Master of Science in Food Safety

Students pursuing a two-year Master of Science in Food Safety prepare for leadership positions in the highly diverse food industry. Schools typically offer non-thesis options for students interested in a more interdisciplinary approach that requires additional elective courses. Food safety courses cover issues in professionalism, epidemiology, food legislation and protection. A master's curriculum introduces students to numerous topics in food safety, from safely harvesting and processing foods to the distribution of properly packaged foods in a temperature-controlled environment. Food safety issues discussed include government regulations, food toxins and international food safety laws. Students conduct food safety research, complete a graduate project and participate in a food safety practicum in a government or industry setting. The following topics might also be covered:

  • Bioethics
  • Biological contaminants
  • Viral pathogens
  • Color additives
  • Tamper resistance packaging

Doctor of Philosophy (Ph.D.) in Food Science

A Ph.D. program in food safety prepares students for careers in research, education and government. Doctoral programs require a substantial amount of academic research and writing, including a comprehensive research project or article suitable for publication and a doctoral dissertation. Ph.D. candidates study food policies, risk management, consumer education and communications, along with coursework in food-borne illness and contaminants. Research projects provide students with the scientific knowledge needed to improve the quality, safety and distribution of food in the United States, as well the safe transportation of food exports. Other areas of study include disease epidemics and methods for stopping the distribution of contaminated foods. Some common course topics include:

  • Food quality control
  • Disease investigations
  • Chemical hazards
  • Food safety management
  • Risk reduction

Popular Career Options

Graduates with bachelor's and master's degrees in the food science field qualify for careers in a variety of settings, from food safety agencies to food processing plants.
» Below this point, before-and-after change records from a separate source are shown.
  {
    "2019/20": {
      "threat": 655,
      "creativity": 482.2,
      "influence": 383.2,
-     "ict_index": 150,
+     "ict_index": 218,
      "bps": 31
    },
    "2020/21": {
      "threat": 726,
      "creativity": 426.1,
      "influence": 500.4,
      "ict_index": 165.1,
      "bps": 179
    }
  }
Popular career options include:

  • Food safety inspector
  • Food service manager
  • Food processor
  • Food chemistry researcher
  • Food commodities broker

Employment opportunities for doctoral graduates exist in a variety of areas, especially positions in research, academia and government. Potential job titles for Ph.D. graduates include:

  • Professor
  • Research and development director
  • Food microbiologist

Employment Outlook and Salary Info

According to the U.S. Bureau of Labor Statistics (BLS), agricultural inspectors held over 13,000 jobs in the U.S. in 2015, with most positions existing in federal and state government agencies (www.bls.gov). The BLS reported that jobs in this profession are expected to grow 2% between 2014 and 2024. The median annual salary of an agricultural inspector as of May 2015 was $43,810, per BLS data.

Continuing Education

Undergraduates can benefit from enrolling in a master's degree program in a related area, to improve job outlook and salary expectations. Master's degree options include food science, agriculture, food safety and life sciences. Additionally, the U.S. Department of Agriculture's Food Safety and Inspection Service sponsors training seminars and workshops that cover governmental regulations and innovative technologies for inspectors in the agricultural industry.

For those with a strong background in math and science, there are many different levels of food science and safety degrees. Depending on the level, these programs offer a wide variety of courses on topics such as food safety, service, research, education, and government.